I shrug angrily and glare at my feet. He’s making me feel stupid, but I can’t seem to stop this train from running down that track. I open my mouth to argue some more, but he cuts me off.

“You heard that big noise—I know you did. Somebody who didn’t have the access code was trying to gain entry into the warehouse. That tells me it’s got to be trouble. Standard protocol requires that all personnel secure themselves and secure the building when something like that happens. Then we confront the threat if necessary. My team is doing that right now while I keep you secure in here. We have communication lines set up all over the place, so it’s only a matter of time before someone reaches out to us. All we have to do is wait.”

I snort in disbelief. “Please tell me you have a better plan than this.” I’m no security expert or Bourbon Street Boy, but even I can see the holes in this stupid so-called protocol.

He frowns. “Why? What’s wrong with our plan?”

I look around the room with my eyes bugging out. “You do realize that all a bad guy would have to do is start a damn fire in this place and we’d be burnt into two crispy critters before anybody reached out to us.”

He shakes his head, like I’m the pitiful one with no brain juice on tap. “First of all, we have a state-of-the-art fire suppression system in place all over the warehouse. Second of all, this panic room was specifically designed to withstand a fire that lasts up to six hours. Believe me, if somebody wants us bad enough that they’re going to try to set our warehouse on fire, they’ll have to bring a whole army to be successful.”

“I guess I’d better hope they don’t bring an army then, huh?”

“Maybe.”

We glare at each other as the seconds tick by. I feel an epic stare-down competition starting, and I smile with sinister, wicked glee because I’m totally going to win it. I do this with my kids daily, so I have a lot of practice, and I crush their sorry butts at it every time. Boo yah, tall man, you can suck it because you are so going down right now. Feeeel the dry eyeball burn . . .

More seconds tick by. My eyes are starting to get a little tacky. Is there an advantage to staring someone down from seven feet up? I think there must be, because he’s not flinching. His eyeballs are still glistening, whereas mine probably look like hundred-year-old marbles. Dull. Frosty. Damn. I think my eyelids are stuck to them now.

“You’re not gonna win,” he says. “You should just give up.”

“Oh, yes, I am going to win.” I shift my weight to my other foot. “I can do this all day. I have three kids.”

“Oh yeah? Well, I have one kid who’s more like four kids, and I don’t go down easy.”

I blink, so surprised to hear that he’s a father that I lose my focus. Dammit!

He points at me. “You lose.”

I roll my eyes, turning around so he won’t see me blinking over and over trying to rehydrate my poor raisin-like eyeballs. “What are you?” I ask. “Ten years old?”

“No, actually, I’m thirty-five, but I’m also the winner.” He reaches over and picks up the telephone handset again.

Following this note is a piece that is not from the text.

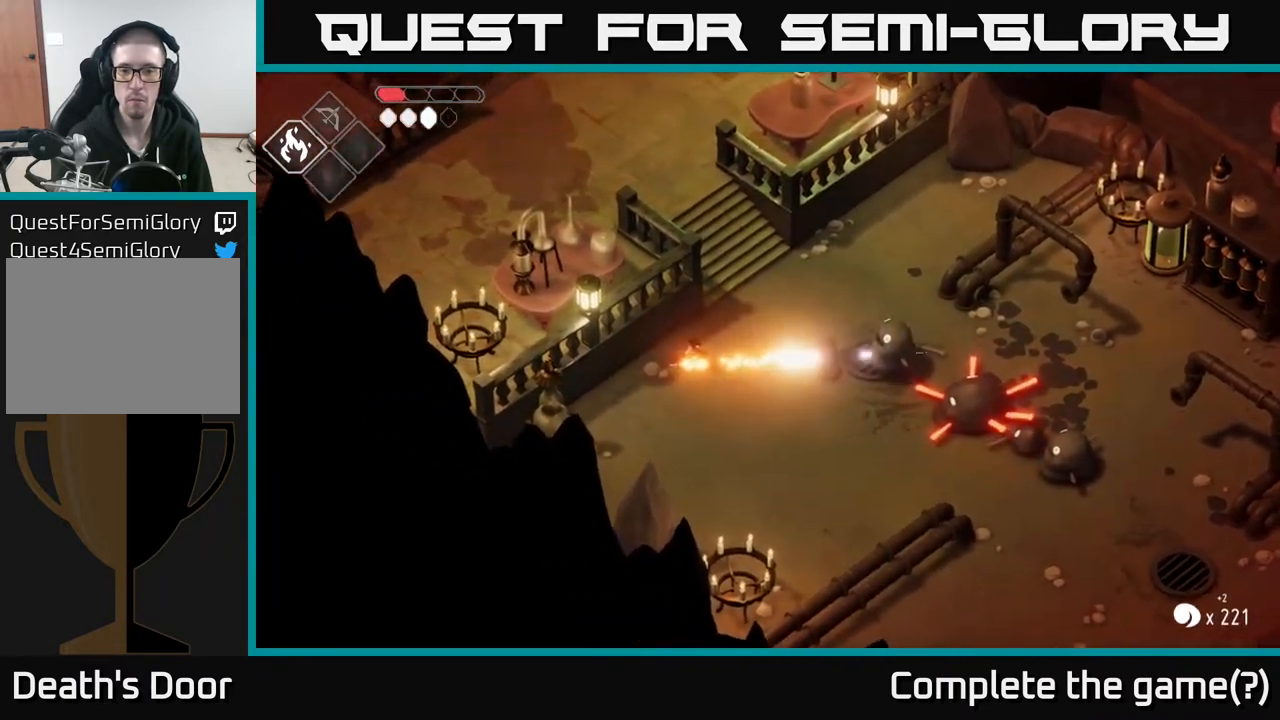
{"buttons": ["B", "L2"], "left_stick": "right", "right_stick": "center", "events": [[117, "B", "down"]]}
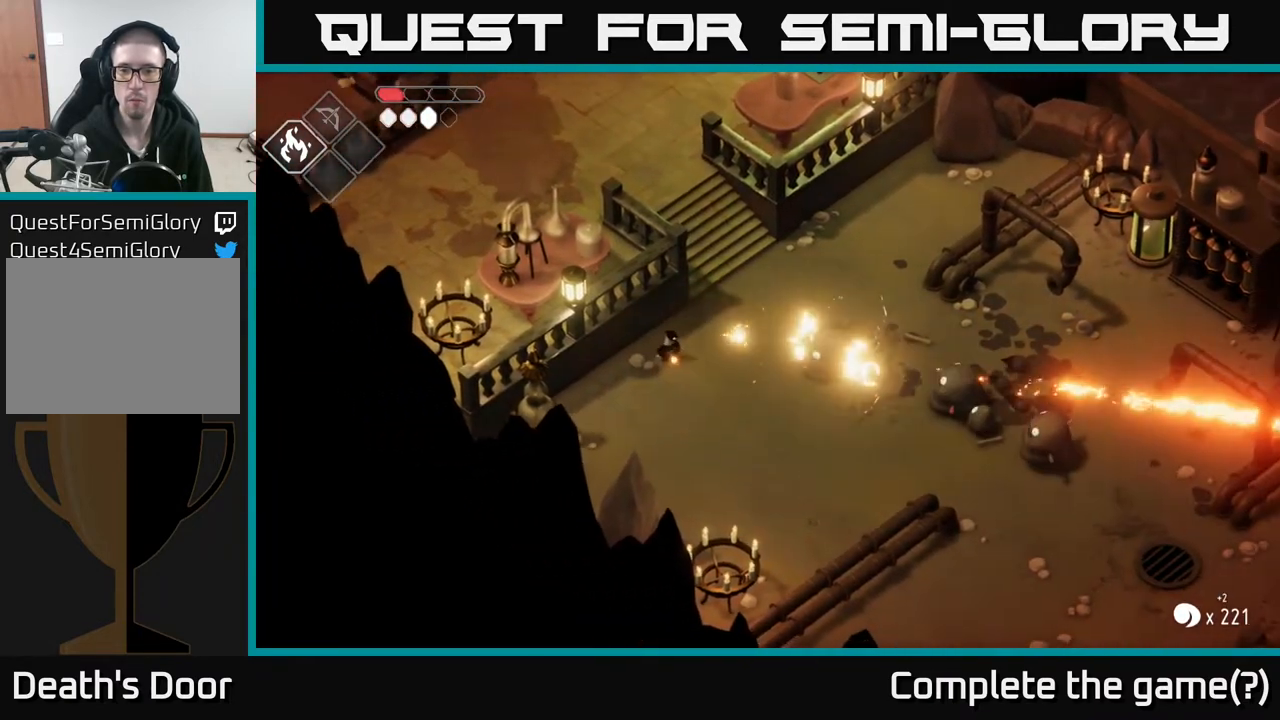
{"buttons": ["L2"], "left_stick": "right", "right_stick": "center", "events": [[383, "B", "up"]]}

“Someone had better answer that damn phone,” I mutter as I walk over to one of the comfortable-looking armchairs. I place my laptop on the side table next to it and my purse on the floor, and then drop down into my seat as I wait in silence for someone to answer our call.

I’m tired of fighting this man. I just want to get out of here and back to my boring old life where I act like an adult and don’t enter into staring contests with near strangers who shouldn’t look that good when they’re sweaty.





CHAPTER FOUR

I know the moment someone picks up on the other end of the line because Dev’s face lights up and his mouth opens as he prepares to speak. Then he doesn’t say a word. He just stands there like an empty-headed, bald-ass mannequin.

“What’s going on?” I stand, getting this crazy idea that I’m going to go over and huddle up next to him, press my face to the receiver, and listen in on the conversation.